The OPEN statement provides an optional LEN parameter for use with sequential files. This instructs PowerBASIC to use internal buffering to speed up reading of sequential files, using a buffer of the size specified by the LEN parameter. A buffer of 8192 bytes is suggested for best general performance, especially when networks are involved. However, this value can be increased in size to gain additional performance - the best value will always be specific to a particular combination of hardware and software, and may vary considerably from PC to PC, network to network, etc.

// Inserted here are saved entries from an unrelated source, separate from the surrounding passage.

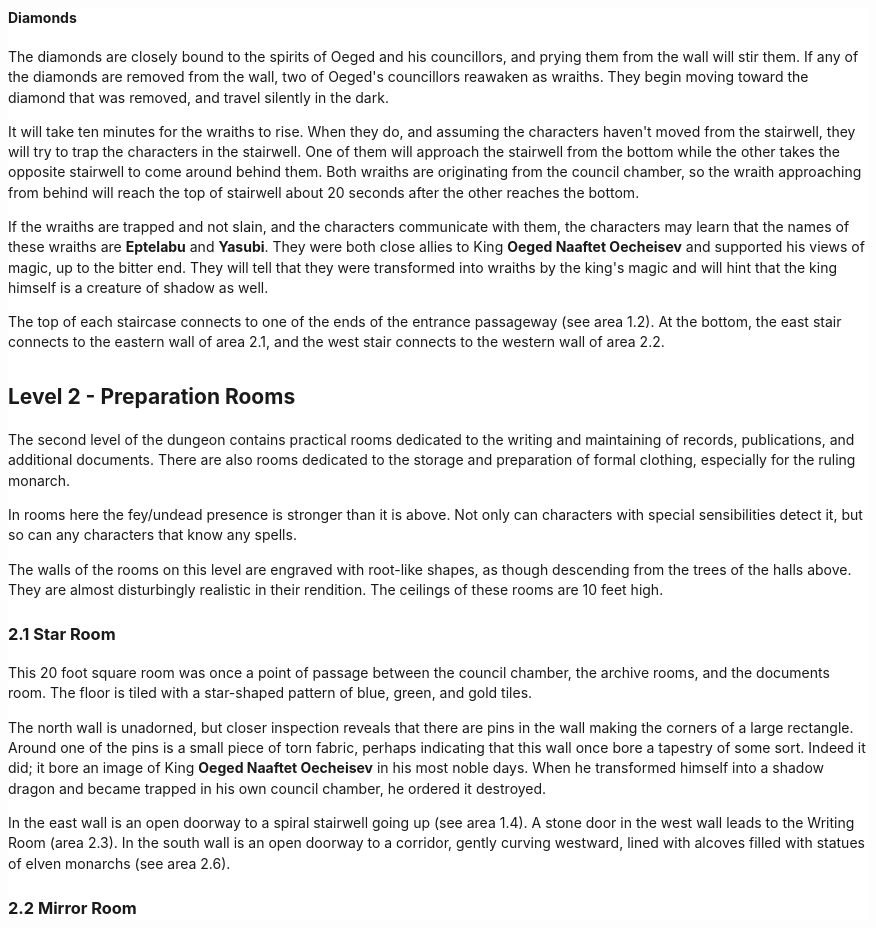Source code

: #### Diamonds

The diamonds are closely bound to the spirits of Oeged and his councillors, and prying them from the wall will stir them. If any of the diamonds are removed from the wall, two of Oeged's councillors reawaken as wraiths. They begin moving toward the diamond that was removed, and travel silently in the dark.

It will take ten minutes for the wraiths to rise. When they do, and assuming the characters haven't moved from the stairwell, they will try to trap the characters in the stairwell. One of them will approach the stairwell from the bottom while the other takes the opposite stairwell to come around behind them. Both wraiths are originating from the council chamber, so the wraith approaching from behind will reach the top of stairwell about 20 seconds after the other reaches the bottom.

If the wraiths are trapped and not slain, and the characters communicate with them, the characters may learn that the names of these wraiths are **Eptelabu** and **Yasubi**. They were both close allies to King **Oeged Naaftet Oecheisev** and supported his views of magic, up to the bitter end. They will tell that they were transformed into wraiths by the king's magic and will hint that the king himself is a creature of shadow as well.

The top of each staircase connects to one of the ends of the entrance passageway (see area 1.2). At the bottom, the east stair connects to the eastern wall of area 2.1, and the west stair connects to the western wall of area 2.2.

## Level 2 - Preparation Rooms

The second level of the dungeon contains practical rooms dedicated to the writing and maintaining of records, publications, and additional documents. There are also rooms dedicated to the storage and preparation of formal clothing, especially for the ruling monarch.

In rooms here the fey/undead presence is stronger than it is above. Not only can characters with special sensibilities detect it, but so can any characters that know any spells.

The walls of the rooms on this level are engraved with root-like shapes, as though descending from the trees of the halls above. They are almost disturbingly realistic in their rendition. The ceilings of these rooms are 10 feet high.

### 2.1 Star Room

This 20 foot square room was once a point of passage between the council chamber, the archive rooms, and the documents room. The floor is tiled with a star-shaped pattern of blue, green, and gold tiles.

The north wall is unadorned, but closer inspection reveals that there are pins in the wall making the corners of a large rectangle. Around one of the pins is a small piece of torn fabric, perhaps indicating that this wall once bore a tapestry of some sort. Indeed it did; it bore an image of King **Oeged Naaftet Oecheisev** in his most noble days. When he transformed himself into a shadow dragon and became trapped in his own council chamber, he ordered it destroyed.

In the east wall is an open doorway to a spiral stairwell going up (see area 1.4). A stone door in the west wall leads to the Writing Room (area 2.3). In the south wall is an open doorway to a corridor, gently curving westward, lined with alcoves filled with statues of elven monarchs (see area 2.6).

### 2.2 Mirror Room
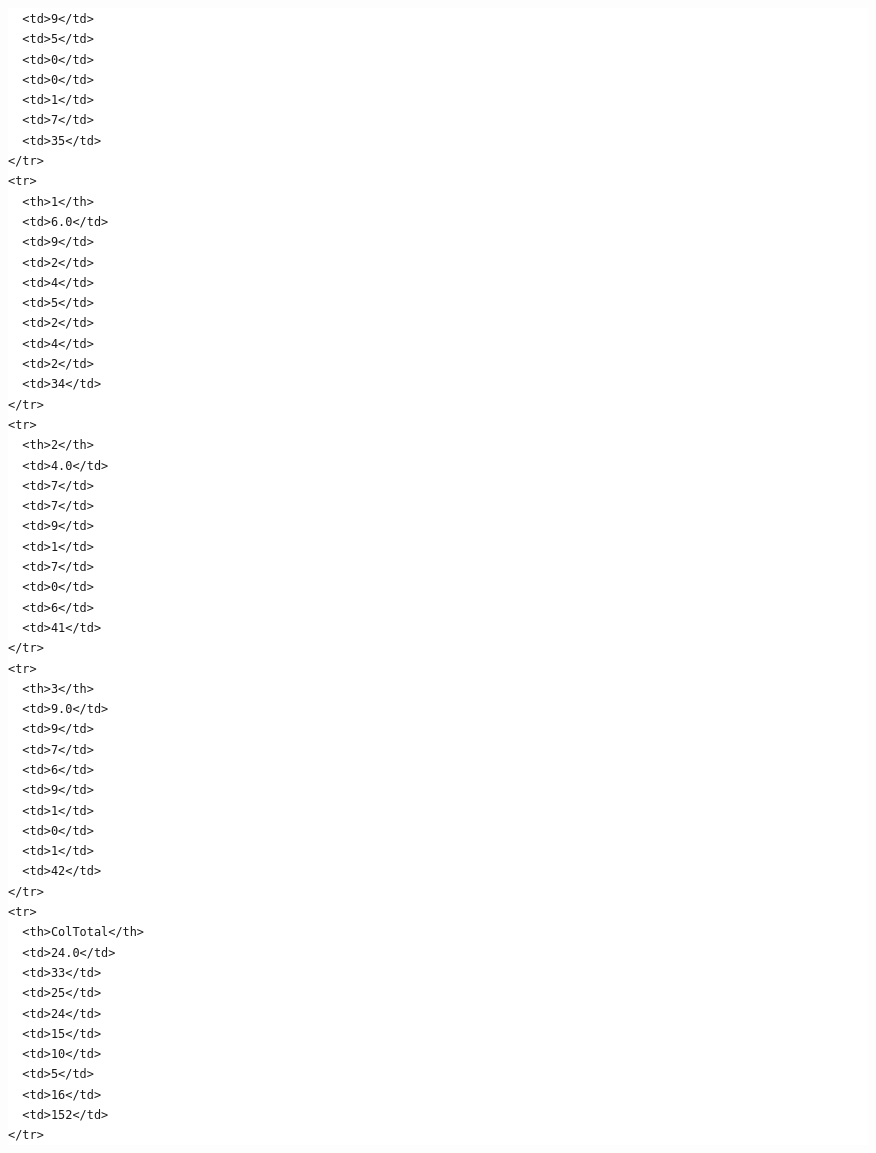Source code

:       <td>9</td>
      <td>5</td>
      <td>0</td>
      <td>0</td>
      <td>1</td>
      <td>7</td>
      <td>35</td>
    </tr>
    <tr>
      <th>1</th>
      <td>6.0</td>
      <td>9</td>
      <td>2</td>
      <td>4</td>
      <td>5</td>
      <td>2</td>
      <td>4</td>
      <td>2</td>
      <td>34</td>
    </tr>
    <tr>
      <th>2</th>
      <td>4.0</td>
      <td>7</td>
      <td>7</td>
      <td>9</td>
      <td>1</td>
      <td>7</td>
      <td>0</td>
      <td>6</td>
      <td>41</td>
    </tr>
    <tr>
      <th>3</th>
      <td>9.0</td>
      <td>9</td>
      <td>7</td>
      <td>6</td>
      <td>9</td>
      <td>1</td>
      <td>0</td>
      <td>1</td>
      <td>42</td>
    </tr>
    <tr>
      <th>ColTotal</th>
      <td>24.0</td>
      <td>33</td>
      <td>25</td>
      <td>24</td>
      <td>15</td>
      <td>10</td>
      <td>5</td>
      <td>16</td>
      <td>152</td>
    </tr>
  </tbody>
</table>
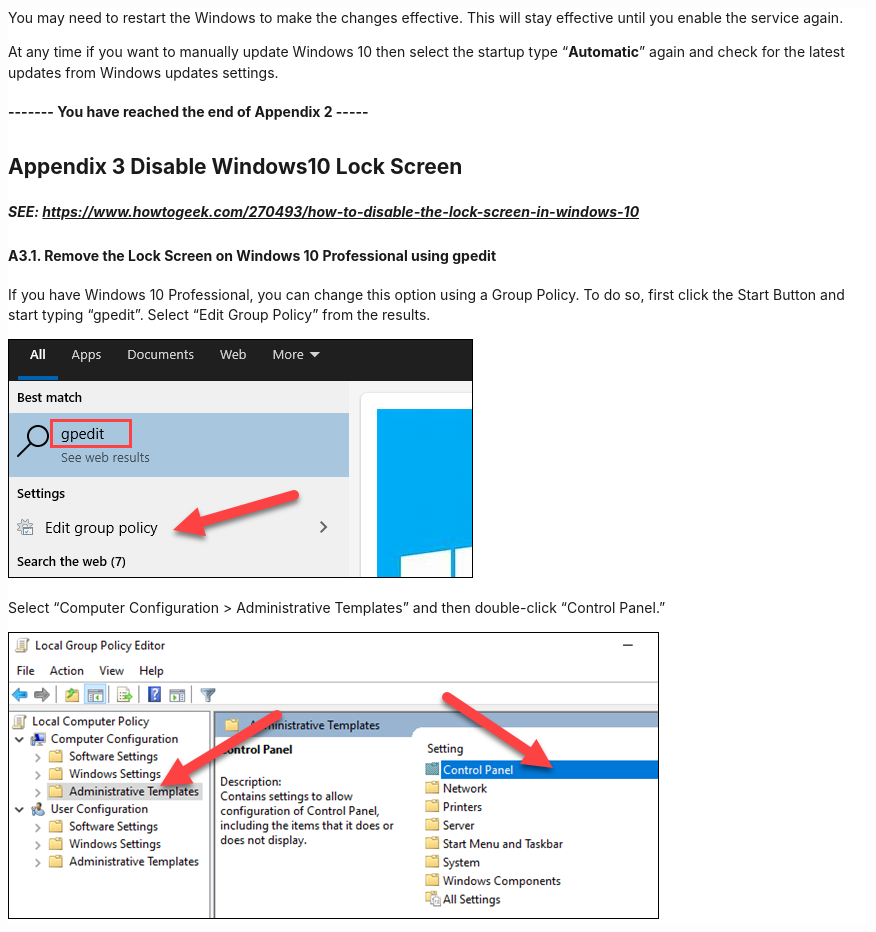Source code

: You may need to restart the Windows to make the changes effective. This will stay effective until you enable the service again.

At any time if you want to manually update Windows 10 then select the startup type “**Automatic**” again and check for the latest updates from Windows updates settings.

####  -------  You have reached the end of Appendix 2 -----



## Appendix 3 Disable Windows10 Lock Screen

 

##### SEE: https://www.howtogeek.com/270493/how-to-disable-the-lock-screen-in-windows-10

#### A3.1.  Remove the Lock Screen on Windows 10 Professional using gpedit

If you have Windows 10 Professional, you can change this option using a Group Policy. To do so, first click the Start Button and start typing “gpedit”. Select “Edit Group Policy” from the results.

![Figure1](./md_images/FR_Lockscreen_gpedit.png)

Select “Computer Configuration > Administrative Templates” and then double-click “Control Panel.”

![Figure1](./md_images/FR_Lockscreen_AdminTemplates.png)
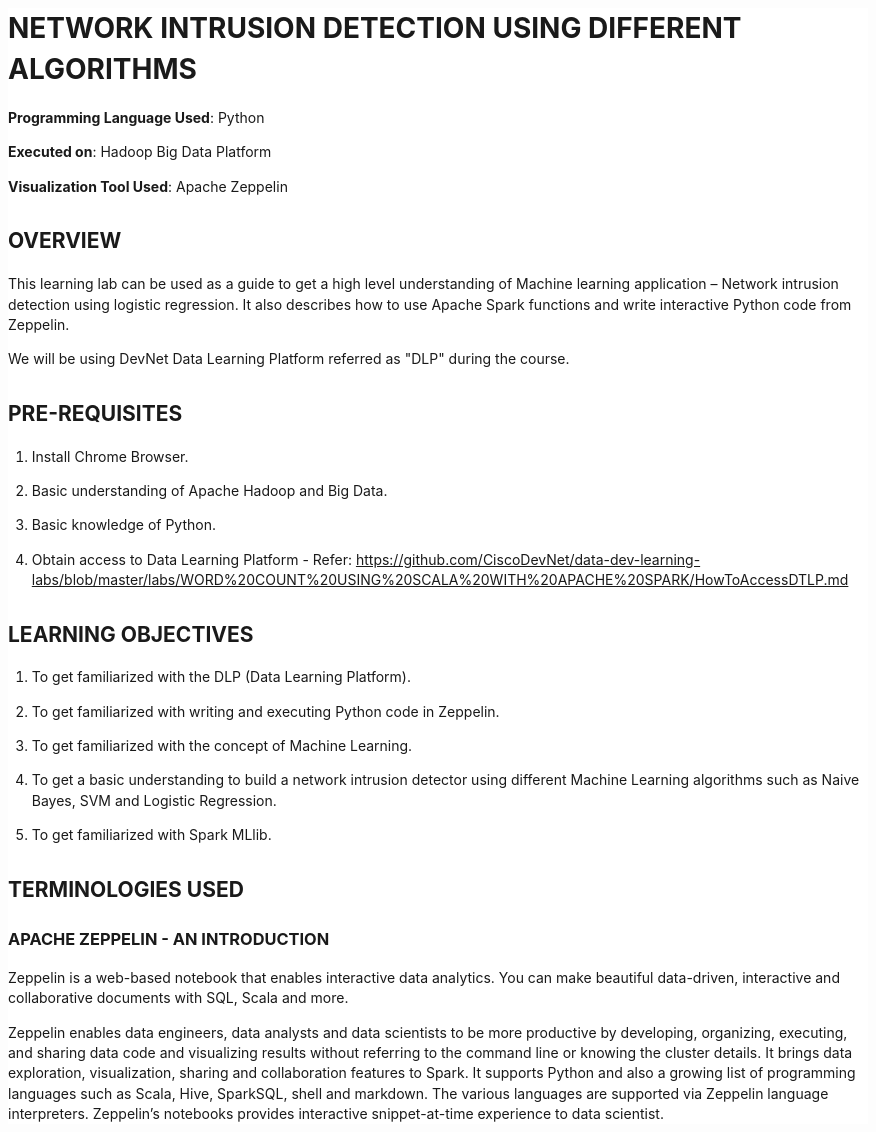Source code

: # **NETWORK INTRUSION DETECTION USING DIFFERENT ALGORITHMS**

**Programming Language Used**: Python

**Executed on**: Hadoop Big Data Platform

**Visualization Tool Used**: Apache Zeppelin

## OVERVIEW

This learning lab can be used as a guide to get a high level understanding of Machine learning application – Network intrusion detection using logistic regression. It also describes how to use Apache Spark functions and write interactive Python code from Zeppelin. 

We will be using DevNet Data Learning Platform referred as "DLP" during the course. 

## PRE-REQUISITES

1. Install Chrome Browser.

2. Basic understanding of Apache Hadoop and Big Data.

3. Basic knowledge of Python.

4. Obtain access to Data Learning Platform -
                                                          Refer: https://github.com/CiscoDevNet/data-dev-learning-labs/blob/master/labs/WORD%20COUNT%20USING%20SCALA%20WITH%20APACHE%20SPARK/HowToAccessDTLP.md


## LEARNING OBJECTIVES

1. To get familiarized with the DLP (Data Learning Platform).

2. To get familiarized with writing and executing Python code in Zeppelin. 

3. To get familiarized with the concept of Machine Learning.

4. To get a basic understanding to build a network intrusion detector using different Machine Learning algorithms such as        Naive Bayes, SVM and Logistic Regression.

5. To get familiarized with Spark MLlib.

## TERMINOLOGIES USED

### APACHE ZEPPELIN - AN INTRODUCTION

Zeppelin is a web-based notebook that enables interactive data analytics. You can make beautiful data-driven, interactive and collaborative documents with SQL, Scala and more. 

Zeppelin enables data engineers, data analysts and data scientists to be more productive by developing, organizing, executing, and sharing data code and visualizing results without referring to the command line or knowing the cluster details. It brings data exploration, visualization, sharing and collaboration features to Spark. It supports Python and also a growing list of programming languages such as Scala, Hive, SparkSQL, shell and markdown. The various languages are supported via Zeppelin language interpreters. Zeppelin’s notebooks provides interactive snippet-at-time experience to data scientist.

The OPEN statement also provides an optional character mode parameter. This specifies the character mode for this file: ANSI or WIDE (Unicode). Since sequential files consist of text alone, the selected mode is enforced by PowerBASIC. All data read or written to the file is automatically forced to the selected mode, regardless of the type of variables or expressions used. With binary or random files, this specification has no effect, but it may be included in your code for self-documentation purposes. ANSI characters in the U.S. range of CHR$(0) to CHR$(127) are known as ASCII, and are always represented by a single byte. International ANSI characters in the range of CHR$(128) to CHR$(255) may be followed by one or more additional bytes in order to accurately represent non-U.S. characters. The exact definition of these characters depends upon the character set in use. WIDE characters are always represented by two bytes per character. If the Chr option is not specified, the default mode is ANSI.